Your answer is one number: the count of lines below that hold the word "needs".

____________

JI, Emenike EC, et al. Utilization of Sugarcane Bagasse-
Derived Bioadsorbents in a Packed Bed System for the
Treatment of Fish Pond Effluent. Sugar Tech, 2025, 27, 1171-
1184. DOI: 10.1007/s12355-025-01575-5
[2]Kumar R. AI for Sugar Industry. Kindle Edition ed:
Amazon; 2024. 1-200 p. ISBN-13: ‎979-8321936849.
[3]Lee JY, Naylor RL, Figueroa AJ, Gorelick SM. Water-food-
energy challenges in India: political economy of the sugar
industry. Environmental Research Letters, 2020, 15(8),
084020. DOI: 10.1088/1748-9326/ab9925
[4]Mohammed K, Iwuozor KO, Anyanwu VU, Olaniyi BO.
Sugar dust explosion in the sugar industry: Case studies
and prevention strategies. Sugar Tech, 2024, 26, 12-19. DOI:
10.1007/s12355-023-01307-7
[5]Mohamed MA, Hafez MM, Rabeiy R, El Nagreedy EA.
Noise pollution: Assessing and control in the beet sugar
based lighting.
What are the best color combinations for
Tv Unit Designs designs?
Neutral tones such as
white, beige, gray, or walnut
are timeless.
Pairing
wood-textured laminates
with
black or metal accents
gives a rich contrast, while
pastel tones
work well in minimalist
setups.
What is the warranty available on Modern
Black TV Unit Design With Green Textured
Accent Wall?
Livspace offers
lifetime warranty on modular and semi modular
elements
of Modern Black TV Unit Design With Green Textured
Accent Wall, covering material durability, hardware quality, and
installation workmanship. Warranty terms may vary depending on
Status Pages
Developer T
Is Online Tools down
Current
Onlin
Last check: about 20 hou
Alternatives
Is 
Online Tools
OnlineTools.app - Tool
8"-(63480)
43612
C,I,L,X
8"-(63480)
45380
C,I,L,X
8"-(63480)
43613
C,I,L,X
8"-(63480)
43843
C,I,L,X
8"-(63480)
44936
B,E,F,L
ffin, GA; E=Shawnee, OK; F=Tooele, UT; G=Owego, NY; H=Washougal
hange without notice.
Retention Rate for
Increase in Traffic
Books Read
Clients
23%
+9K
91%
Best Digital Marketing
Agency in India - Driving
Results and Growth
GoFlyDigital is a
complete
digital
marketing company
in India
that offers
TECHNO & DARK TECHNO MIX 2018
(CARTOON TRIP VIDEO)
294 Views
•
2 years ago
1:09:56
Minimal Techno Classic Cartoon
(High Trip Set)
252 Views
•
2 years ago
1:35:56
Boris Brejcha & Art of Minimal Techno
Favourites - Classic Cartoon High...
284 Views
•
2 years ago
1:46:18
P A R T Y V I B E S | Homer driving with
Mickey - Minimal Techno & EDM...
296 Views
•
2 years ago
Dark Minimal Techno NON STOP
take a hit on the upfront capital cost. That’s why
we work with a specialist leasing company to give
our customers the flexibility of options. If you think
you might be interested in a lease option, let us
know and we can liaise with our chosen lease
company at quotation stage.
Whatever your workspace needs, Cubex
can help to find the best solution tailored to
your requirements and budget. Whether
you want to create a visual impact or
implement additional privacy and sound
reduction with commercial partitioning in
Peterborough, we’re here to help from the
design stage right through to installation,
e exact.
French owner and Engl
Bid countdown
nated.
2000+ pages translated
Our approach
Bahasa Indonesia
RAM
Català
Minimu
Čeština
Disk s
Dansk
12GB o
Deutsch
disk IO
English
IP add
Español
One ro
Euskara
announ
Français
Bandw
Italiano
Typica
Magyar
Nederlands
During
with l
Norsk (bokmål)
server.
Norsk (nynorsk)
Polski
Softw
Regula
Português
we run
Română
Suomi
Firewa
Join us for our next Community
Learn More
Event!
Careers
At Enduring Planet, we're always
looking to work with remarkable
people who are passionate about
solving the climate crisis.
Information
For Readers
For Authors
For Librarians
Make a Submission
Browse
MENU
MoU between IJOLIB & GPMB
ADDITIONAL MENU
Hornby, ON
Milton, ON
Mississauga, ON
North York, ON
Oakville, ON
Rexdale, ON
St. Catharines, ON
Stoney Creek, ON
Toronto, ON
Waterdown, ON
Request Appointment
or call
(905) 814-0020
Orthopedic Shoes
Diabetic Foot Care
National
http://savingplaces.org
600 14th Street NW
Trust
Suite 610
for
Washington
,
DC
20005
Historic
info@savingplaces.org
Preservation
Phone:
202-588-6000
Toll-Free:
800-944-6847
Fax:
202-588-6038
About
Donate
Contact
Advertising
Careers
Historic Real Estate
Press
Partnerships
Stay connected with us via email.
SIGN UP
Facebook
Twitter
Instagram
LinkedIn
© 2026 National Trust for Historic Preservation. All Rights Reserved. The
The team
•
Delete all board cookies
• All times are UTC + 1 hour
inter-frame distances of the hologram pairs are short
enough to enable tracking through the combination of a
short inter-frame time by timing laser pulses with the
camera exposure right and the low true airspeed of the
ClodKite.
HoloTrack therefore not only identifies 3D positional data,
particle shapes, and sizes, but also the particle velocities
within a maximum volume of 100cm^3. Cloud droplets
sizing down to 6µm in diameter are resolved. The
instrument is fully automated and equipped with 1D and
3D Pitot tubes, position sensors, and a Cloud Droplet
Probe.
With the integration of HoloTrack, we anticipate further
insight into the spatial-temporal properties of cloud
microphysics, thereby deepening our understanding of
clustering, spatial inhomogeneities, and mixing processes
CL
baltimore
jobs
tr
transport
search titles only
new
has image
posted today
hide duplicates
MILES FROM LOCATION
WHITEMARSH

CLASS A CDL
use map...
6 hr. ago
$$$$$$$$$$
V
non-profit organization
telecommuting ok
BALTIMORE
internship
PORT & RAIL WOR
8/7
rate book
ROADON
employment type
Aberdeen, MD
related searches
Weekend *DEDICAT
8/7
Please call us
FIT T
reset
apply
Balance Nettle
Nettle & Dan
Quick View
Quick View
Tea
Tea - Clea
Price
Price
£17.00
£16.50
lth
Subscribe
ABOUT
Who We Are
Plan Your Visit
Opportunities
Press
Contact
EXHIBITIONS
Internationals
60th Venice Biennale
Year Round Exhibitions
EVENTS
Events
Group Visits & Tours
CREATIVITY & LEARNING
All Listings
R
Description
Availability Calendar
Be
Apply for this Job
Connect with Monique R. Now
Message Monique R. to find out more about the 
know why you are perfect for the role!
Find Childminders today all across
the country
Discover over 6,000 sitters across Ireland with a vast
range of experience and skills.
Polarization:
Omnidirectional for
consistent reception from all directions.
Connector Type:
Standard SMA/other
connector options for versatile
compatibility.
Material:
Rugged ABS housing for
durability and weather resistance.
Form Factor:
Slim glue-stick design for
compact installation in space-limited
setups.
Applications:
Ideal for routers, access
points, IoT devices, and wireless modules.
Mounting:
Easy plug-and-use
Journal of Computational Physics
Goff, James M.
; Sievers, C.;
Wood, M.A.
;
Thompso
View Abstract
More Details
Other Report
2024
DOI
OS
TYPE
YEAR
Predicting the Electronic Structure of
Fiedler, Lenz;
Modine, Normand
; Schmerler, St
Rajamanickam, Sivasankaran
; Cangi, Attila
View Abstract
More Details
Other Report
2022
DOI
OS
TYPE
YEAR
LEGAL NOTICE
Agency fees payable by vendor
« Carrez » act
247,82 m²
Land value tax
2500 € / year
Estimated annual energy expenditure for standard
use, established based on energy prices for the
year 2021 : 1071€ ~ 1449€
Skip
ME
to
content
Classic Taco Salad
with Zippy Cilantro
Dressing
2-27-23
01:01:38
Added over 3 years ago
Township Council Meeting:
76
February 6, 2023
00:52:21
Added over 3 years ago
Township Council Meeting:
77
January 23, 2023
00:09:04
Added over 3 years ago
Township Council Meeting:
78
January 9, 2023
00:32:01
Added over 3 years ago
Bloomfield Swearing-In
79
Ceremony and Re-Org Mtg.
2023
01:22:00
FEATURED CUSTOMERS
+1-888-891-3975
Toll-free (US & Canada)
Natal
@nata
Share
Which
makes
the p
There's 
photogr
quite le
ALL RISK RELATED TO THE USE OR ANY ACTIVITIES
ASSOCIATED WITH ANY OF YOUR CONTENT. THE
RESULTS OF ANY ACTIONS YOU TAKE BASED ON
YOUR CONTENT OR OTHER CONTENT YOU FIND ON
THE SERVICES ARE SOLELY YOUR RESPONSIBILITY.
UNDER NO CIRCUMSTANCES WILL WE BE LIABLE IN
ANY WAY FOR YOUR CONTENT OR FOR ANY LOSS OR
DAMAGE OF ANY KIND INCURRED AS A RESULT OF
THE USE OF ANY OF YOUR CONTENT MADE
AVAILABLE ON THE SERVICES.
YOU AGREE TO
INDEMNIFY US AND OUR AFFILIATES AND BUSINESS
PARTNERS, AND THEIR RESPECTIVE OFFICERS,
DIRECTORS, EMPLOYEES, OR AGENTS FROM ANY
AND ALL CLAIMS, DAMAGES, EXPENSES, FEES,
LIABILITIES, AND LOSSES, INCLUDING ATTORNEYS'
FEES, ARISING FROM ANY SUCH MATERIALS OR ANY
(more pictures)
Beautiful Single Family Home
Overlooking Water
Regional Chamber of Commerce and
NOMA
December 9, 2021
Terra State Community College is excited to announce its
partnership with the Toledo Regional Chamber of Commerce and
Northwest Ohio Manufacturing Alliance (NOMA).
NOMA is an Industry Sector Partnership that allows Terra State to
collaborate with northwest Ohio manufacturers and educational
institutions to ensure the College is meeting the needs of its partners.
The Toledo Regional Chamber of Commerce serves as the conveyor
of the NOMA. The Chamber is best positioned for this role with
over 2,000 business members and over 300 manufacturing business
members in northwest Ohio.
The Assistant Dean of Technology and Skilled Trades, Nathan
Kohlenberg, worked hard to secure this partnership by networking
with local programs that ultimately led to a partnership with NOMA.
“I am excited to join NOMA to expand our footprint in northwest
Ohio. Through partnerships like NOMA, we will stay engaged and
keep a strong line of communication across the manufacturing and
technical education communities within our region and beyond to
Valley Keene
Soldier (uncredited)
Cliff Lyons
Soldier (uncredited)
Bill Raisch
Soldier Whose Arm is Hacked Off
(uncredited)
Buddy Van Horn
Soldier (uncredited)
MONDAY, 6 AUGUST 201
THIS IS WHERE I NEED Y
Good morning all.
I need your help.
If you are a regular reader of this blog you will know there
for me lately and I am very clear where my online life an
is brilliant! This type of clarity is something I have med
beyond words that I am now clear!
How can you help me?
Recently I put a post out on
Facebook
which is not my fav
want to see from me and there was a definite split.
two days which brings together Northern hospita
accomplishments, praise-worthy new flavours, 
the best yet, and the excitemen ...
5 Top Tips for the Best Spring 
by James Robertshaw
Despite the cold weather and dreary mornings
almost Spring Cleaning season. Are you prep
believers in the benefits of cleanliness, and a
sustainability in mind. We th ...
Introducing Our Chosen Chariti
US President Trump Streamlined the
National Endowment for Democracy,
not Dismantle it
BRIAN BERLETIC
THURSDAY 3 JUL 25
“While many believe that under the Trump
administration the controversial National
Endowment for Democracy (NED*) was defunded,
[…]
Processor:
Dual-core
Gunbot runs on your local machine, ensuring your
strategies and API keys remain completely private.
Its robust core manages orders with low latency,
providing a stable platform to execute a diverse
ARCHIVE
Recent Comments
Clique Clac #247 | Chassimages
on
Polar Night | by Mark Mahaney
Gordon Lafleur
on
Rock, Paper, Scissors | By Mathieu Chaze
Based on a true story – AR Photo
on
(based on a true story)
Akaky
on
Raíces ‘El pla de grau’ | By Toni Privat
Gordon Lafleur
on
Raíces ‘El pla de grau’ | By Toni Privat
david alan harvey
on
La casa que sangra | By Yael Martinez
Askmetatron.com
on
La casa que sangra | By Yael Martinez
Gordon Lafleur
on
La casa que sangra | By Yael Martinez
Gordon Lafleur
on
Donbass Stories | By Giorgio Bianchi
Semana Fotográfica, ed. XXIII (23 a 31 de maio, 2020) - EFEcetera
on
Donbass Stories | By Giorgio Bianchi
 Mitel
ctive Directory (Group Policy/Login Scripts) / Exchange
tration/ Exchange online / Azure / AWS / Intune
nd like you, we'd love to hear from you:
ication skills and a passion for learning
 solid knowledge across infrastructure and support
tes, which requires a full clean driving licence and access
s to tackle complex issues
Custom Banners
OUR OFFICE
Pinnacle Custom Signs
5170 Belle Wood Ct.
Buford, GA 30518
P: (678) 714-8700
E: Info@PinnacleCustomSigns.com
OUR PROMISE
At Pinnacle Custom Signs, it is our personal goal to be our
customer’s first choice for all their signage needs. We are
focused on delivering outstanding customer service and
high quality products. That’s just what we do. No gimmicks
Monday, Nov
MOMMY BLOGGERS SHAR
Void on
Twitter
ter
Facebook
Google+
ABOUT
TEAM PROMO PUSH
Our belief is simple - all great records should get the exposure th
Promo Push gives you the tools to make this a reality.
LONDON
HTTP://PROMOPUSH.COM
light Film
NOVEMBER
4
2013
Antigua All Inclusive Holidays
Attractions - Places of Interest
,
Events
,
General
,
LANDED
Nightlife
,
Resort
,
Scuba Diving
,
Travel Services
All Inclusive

____________

- _Written answer_: 3